The ‘Scream Queens’ star dishes on her newfound love of TV


Specs
Age 56
Claim to fame Stars as Dean Cathy Munsch on Fox's Scream Queens (premieres Sept. 22 at 8 p.m.); Golden Globe Award winner. Curtis made her movie debut in 1978, starring in John Carpenter's indie slasher film Halloween.
Base Los Angeles
Twitter @jamieleecurtis

Adweek: What's the first information you consume in the morning?
Jamie Lee Curtis: Coffee. Then I read the Huffington Post, The New York Times, Salon, Slate, BBC News, probably in that order. Now that I'm a modern girl and am trying to keep up with my young co-stars, I also check Twitter and figure out if I have something pithy or promote-y to say.

How long have you been on Twitter?
Not that long. Maybe a couple of years. Until recently, I had no activity at all; I had a Twitter account just to have it. But then I signed on to do [Scream Queens] with a myriad [of] young people, Internet stars and bloggers, and in doing so, I feel I am now required to participate in social media in a way that I have looked askance at.

What other social media platforms do you use?
Facebook is now for old people, so I'm on Facebook with my other old people. I actually started Instagram about three years before Instagram arrived—I just didn't have the savvy.

How so?
I recognized that people wanted to share photographs from their iPhones, so I started a Blogspot called iPhoneys for iPhone photographers to share their vision. I invited a group of people who I knew took nice pictures. At that point, I was such a Luddite that they had to actually send me their pictures and then I would upload them to the blog. Eventually I ended up giving everyone the password so they could upload their photos themselves. By the time we started doing it with any regularity, Instagram began. So I feel like I was ahead of the curve and saw the future of iPhone picture sharing, yet I have reaped none of the rewards.

What do you watch on TV?
Had you asked me this when I was still raising my son, I would have said that the only television I watched was obscure anime on Hulu Plus. But now that we are slightly empty nesters, my husband and I, after 31 years of marriage, have discovered television. It's quite extraordinary! [Laughs] We started watching the English House of Cards, and then we watched the American version and liked it. We've done The Americans and Better Call Saul. I personally really like Orange Is the New Black. We're making our way through Breaking Bad, so right now we're knee-deep in methamphetamines. Some shit's going down. [Laughs] I now really understand and appreciate the pleasure of television in a way that I never did.

What's on your reading list?
I've been working so much on this TV show that my normal reading schedule, which is robust, has been diminished. I've been reading nonfiction because I've found that it's easier to pick up and put down. I just started Dead Wake, which is Erik Larson's new book.

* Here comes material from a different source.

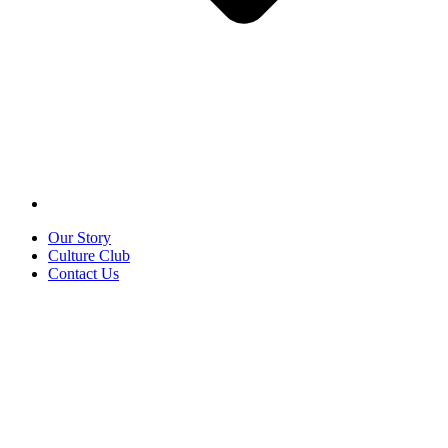
Our Story
Culture Club
Contact Us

Do you read any magazines?
I read The Week, and that's it. It is a perfect distillation of what's going on in the world. I've been in development for over four years now on a project based on a story I read in The Week. It's the story of a man named Glenn Burke, who was a gay baseball player with the Los Angeles Dodgers in the late '70s, and he is the man who invented the high five. It's a very compelling, true story. If I ever get it made, I will [contact] the editors of The Week and say, "This movie is being made because of you guys."